Veronica’s transfer was a result of a South Carolina family court judge’s ruling in favor of the Indian Child Welfare Act. This federal law, authored in the late 1970s, was originally intended to preserve Native American culture by keeping Indian children with existing native families as opposed to non-Native American families.
The judge did not order a transition plan for the child fueling the national psychology and psychiatry community to come together and speak out against the way this case has been handled and the injustice against Veronica.
The letter states, “As mental health professionals, we are extremely concerned about the irreparable emotional damage this legal decision has and will continue to cause Veronica.”

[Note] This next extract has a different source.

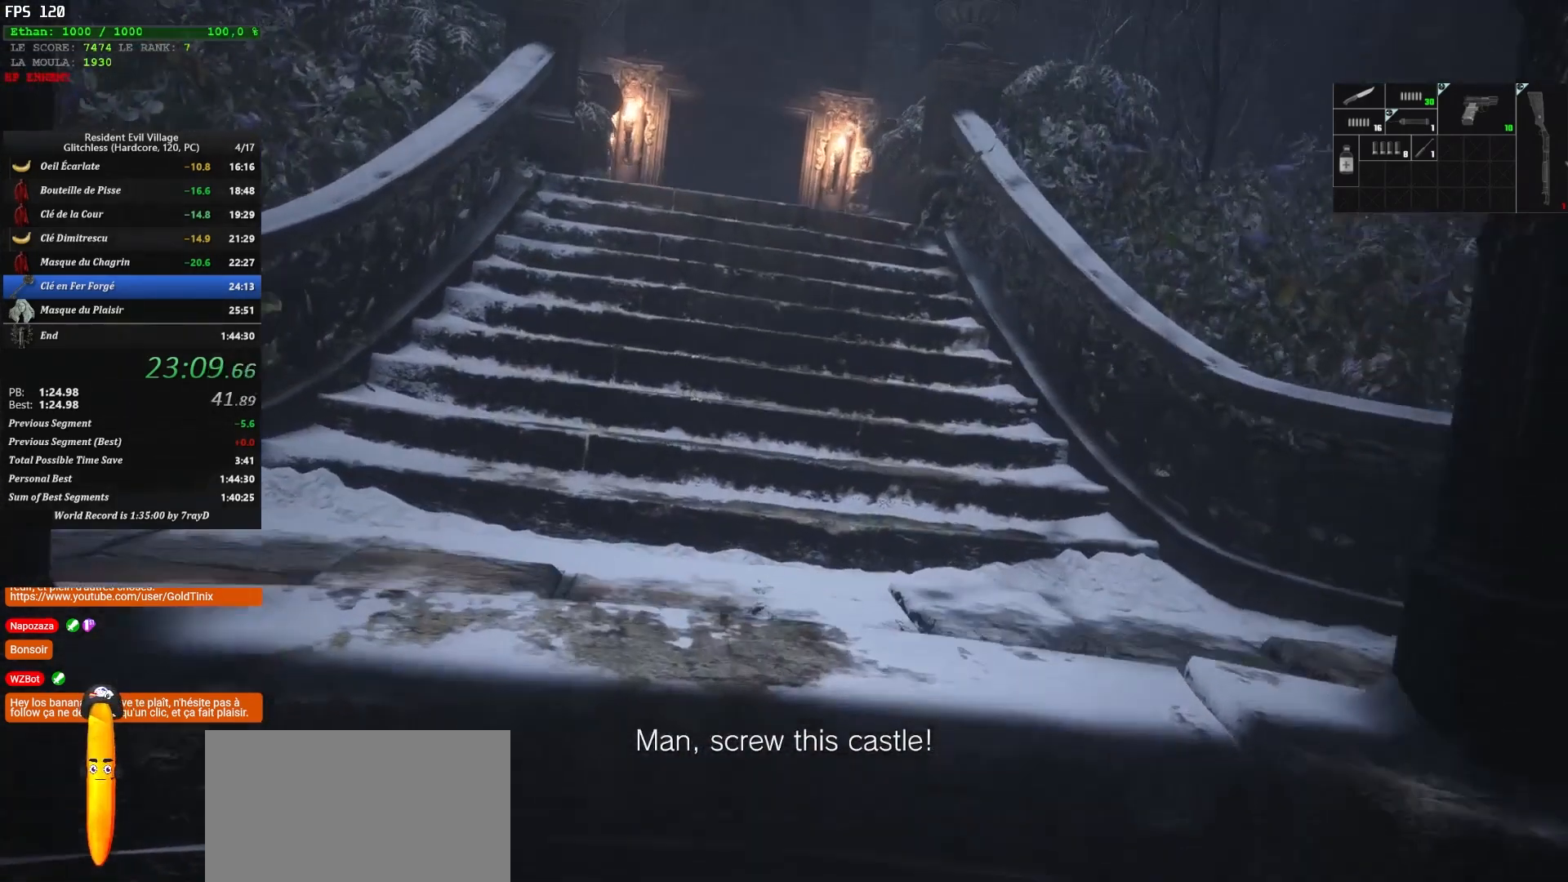
{"keys": ["d", "shift", "z"], "mouse": [], "events": []}
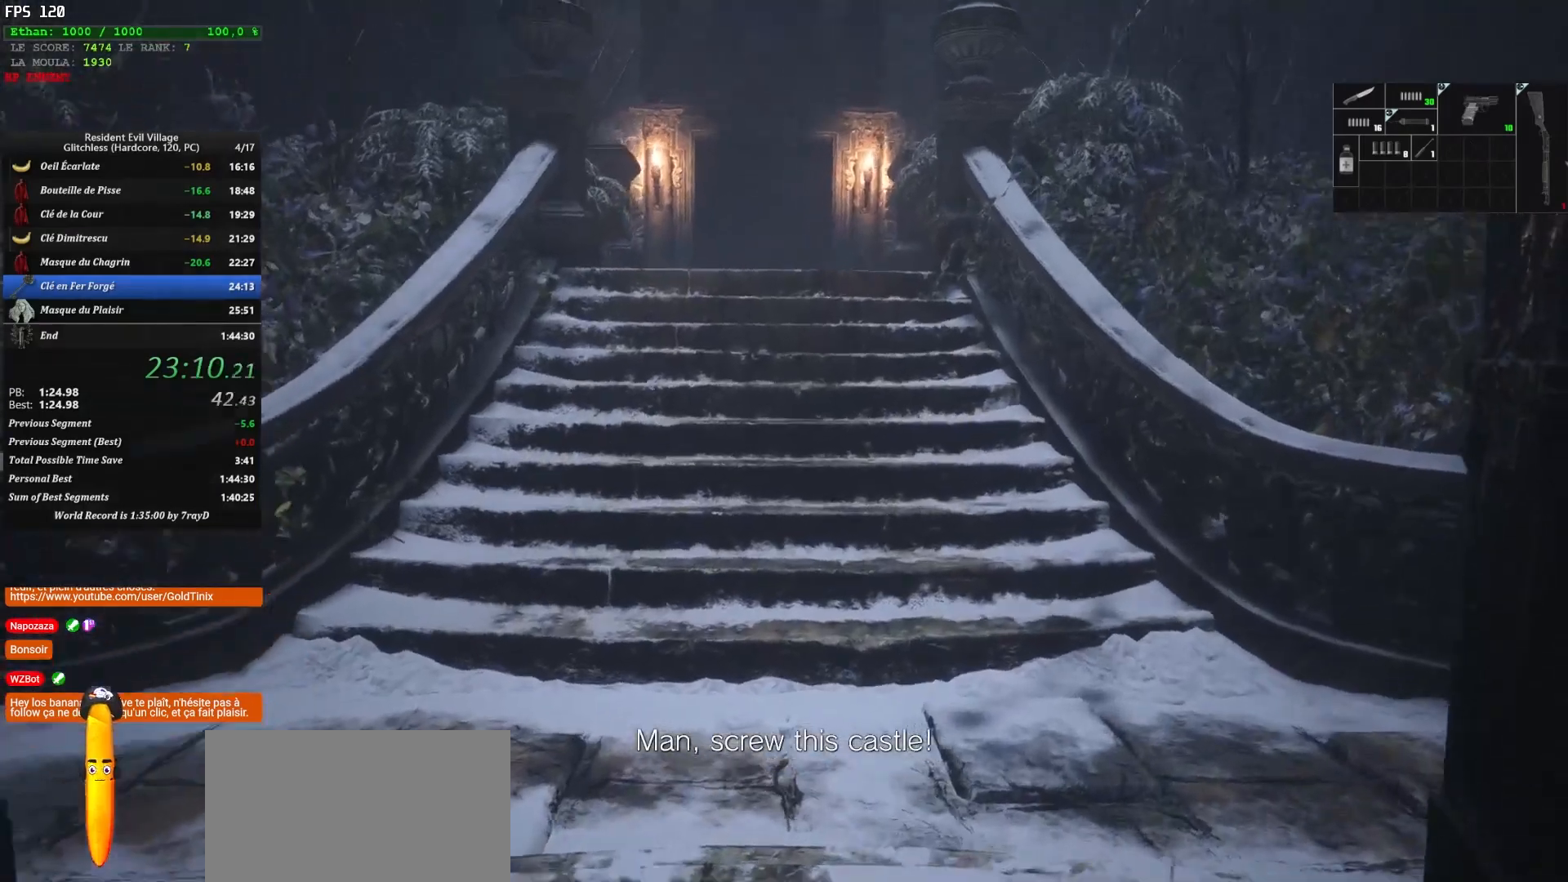
{"keys": ["d", "shift", "z"], "mouse": [], "events": []}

It goes on to explain that developmental research is very clear regarding the deep psychological and neurological damage caused when a child, who is securely attached to her caregivers, is abruptly removed from their care.
The letter concludes that every day Veronica is away from the only parents she has ever known, the likelihood increases, as well as the severity, of numerous problematic mental health outcomes. The group reminds lawmakers that time is of the essence and that significant psychological damage is being done to this innocent child every day she is away from her adoptive parents.
Brown, who is a registered member of the Cherokee Nation of Oklahoma, filed for paternity and custody four months after the child was born. Veronica’s birth mother had no contact with Brown since three months before the child was born and only after he expressed his desire to terminate his paternal rights did she decide to give the child up for adoption.
The birth mother selected the Capobiancos to adopt her child and through an open adoption the two parties remained involved in the child’s life. It wasn’t until Veronica was four months old and after signing a waiver that he wouldn’t contest the adoption, did Brown change his mind.
He filed for custody with Oklahoma family court. The case was dismissed and jurisdiction was granted to South Carolina. Because Brown did not support the birth mother for at least a six-month period, the Capobiancos felt South Carolina law was on their side. The Brown family got the Cherokee Nation involved, who in turn utilized the Indian Child Welfare Act to remove Veronica from her adoptive family.
After learning about the Capobianco’s case, the author of the law, former U.S. Senator Jim Abourezk of South Dakota, was quoted in Charleston’s daily newspaper The Post and Courier as saying this use of the Indian Child Welfare Act is “something totally different than what we intended at the time.” Additionally, he said, “That’s a tragedy. They obviously were attached to the child and, I would assume the child was attached to them.”
Following the family court judge’s ruling, the Capobiancos appealed to the South Carolina Supreme Court. The case has been accepted but a court date has yet to be determined.